Çünkü, "Yazarım, kitabımı bastıracağım" diyen herkes, isterse yüz bin adet bandrol alabiliyor. Bazı yayıncılar, bandrol izninin meslek örgütlerine verilmesini, bazıları da bandrolün tamamen kaldırılmasını istiyor.
YAYIN dünyasında dolaşan rivayet, durumun vahametini de ortaya koyuyor aslında. Nobelli yazar Orhan Pamuk, Masumiyet Müzesi yayımlandığında, Kültür Bakanı Ertuğrul Günay’a, biri imzalı, diğeri imzasız iki nüsha gönderiyor. İkinci kitabı neden imzalamadığını da, "Çünkü gerçek değil, korsan baskı" diyerek izah ediyor. Gelinen noktada, Masumiyet Müzesi’nin korsanının da bandrollü olması kimseyi şaşırtmıyor. Oysa, hatırlanacağı gibi, korsan kitapla mücadele için bandrol uygulaması getirilmişti.

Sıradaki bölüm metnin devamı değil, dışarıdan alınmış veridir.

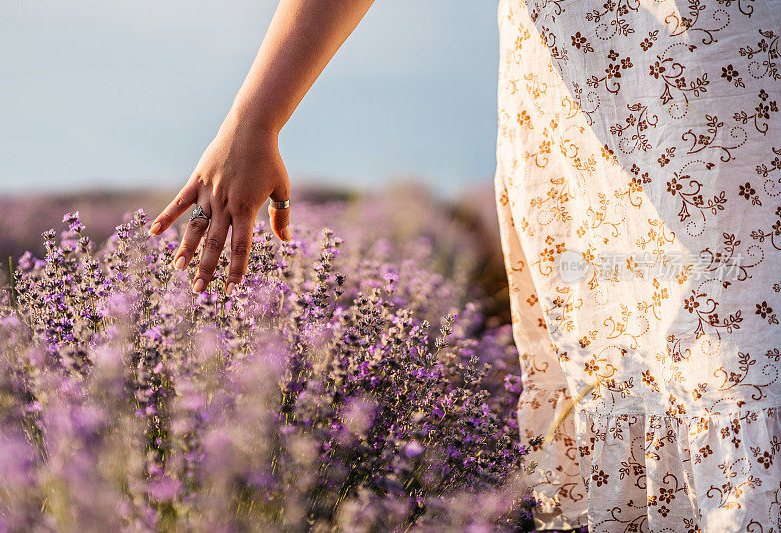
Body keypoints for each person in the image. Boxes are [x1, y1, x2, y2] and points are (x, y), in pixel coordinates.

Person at [150, 0, 781, 530]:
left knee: (732, 383)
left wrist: (255, 117)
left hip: (710, 97)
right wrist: (252, 120)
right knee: (637, 398)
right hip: (582, 116)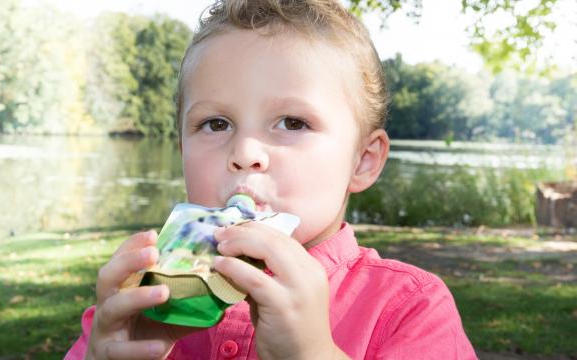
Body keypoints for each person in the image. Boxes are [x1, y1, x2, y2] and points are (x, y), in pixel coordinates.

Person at [66, 0, 477, 358]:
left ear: (363, 161)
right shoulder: (138, 302)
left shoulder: (409, 308)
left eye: (292, 122)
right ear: (182, 150)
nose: (245, 152)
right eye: (216, 123)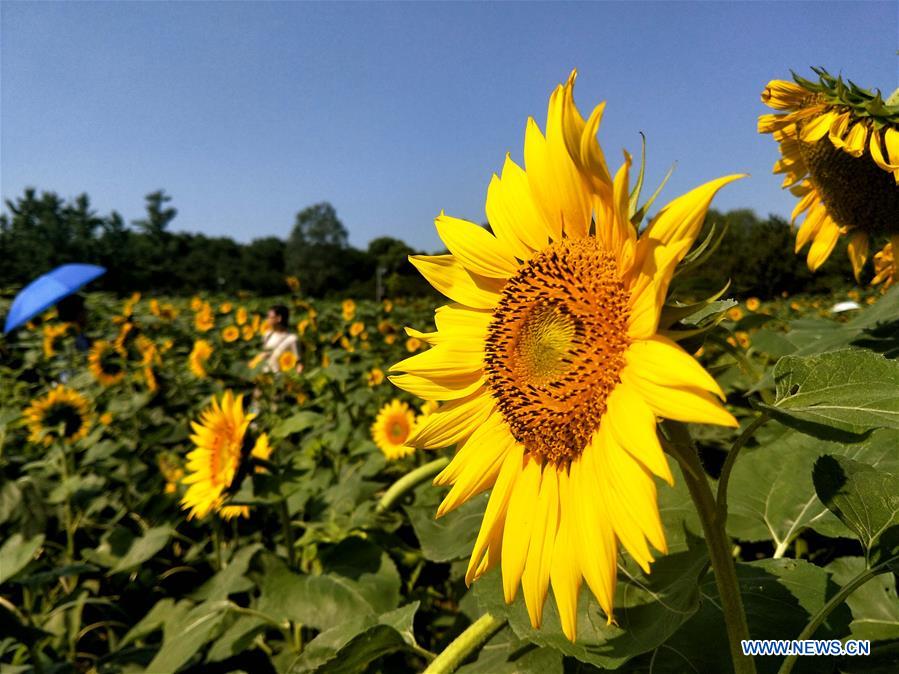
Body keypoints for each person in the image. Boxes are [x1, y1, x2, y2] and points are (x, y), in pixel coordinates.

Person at [259, 304, 301, 373]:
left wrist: (298, 377)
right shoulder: (267, 335)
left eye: (270, 317)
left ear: (279, 318)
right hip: (266, 377)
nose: (267, 319)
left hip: (281, 378)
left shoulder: (292, 339)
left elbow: (298, 363)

Yayıncılar Genel Sekreteri Metin Celál, bandrol uygulamasının anlamını tamamen yitirdiğini hatırlatarak, bugünkü uygulama ile kimin, hangi kitap için bandrol aldığının belirlenemediğini söyledi. Celál, "Masumiyet Müzesi’nin korsan baskılarının üzerindeki bandrollerin hangi kitaba ait olduğu ve en önemlisi kimin tarafından bakanlıktan alındığı ortaya çıkacak mı" diye sordu. Yayıncılar Meslek Birliği Başkanı Tuğrul Paşaoğlu da, son zamanlarda yakalanan bütün korsan kitapların üzerindeki bandrollerin gerçek olduğunu ve il kültür müdürlüklerinden alındığını hatırlattı. Fikir ve Sanat Eserleri Kanunu’nun 81. maddesinde, "Beyana müstenit yapılan bu işlemlerden bakanlık sorumlu tutulamaz" hükmü, bürokratları kurtarıyor. Çünkü bu, kelimenin gerçek anlamıyla, "korsan kitaplar için bandrol satmak suç değil" anlamına geliyor. Bandrol almak için Bakanlığa veya il kültür müdürlüklerine başvuran yayınevinden pek çok belge istenirken, "Ben yazarım, kitabımı 100 bin basacağım" diye başvurduğunuzda önünüzde hiçbir engel çıkmıyor. Aldığınız 100 bin bandrolü nerede kullanacağınız da artık size kalmış.
Çözüm için iki öneri
TUĞRUL Paşaoğlu ve Metin Celál, bandrol satma görevinin piyasayı gayet iyi tanıyan meslek kuruluşlarına verilmesini istiyorlar. Zaten dışarıdan ithal edilen kitaplar için bu uygulama mevcut. "Bandrol satışından elde edilecek gelirle" diyor Metin Celál, "yasanın öngördüğü veri tabanını kurmaya da, daha sonra korsan takibi yapmaya, suçluları hukuka teslim etmeye de talipler."
Ancak, başka yayıncılar, yönetimler tarafından sansür amacıyla kullanılabileceği gerekçesiyle bandrol uygulamasının tamamen ortadan kaldırılmasını talep ediyor. Korsan için ise kararlı ve tavizsiz yasal mücadele öneriyorlar.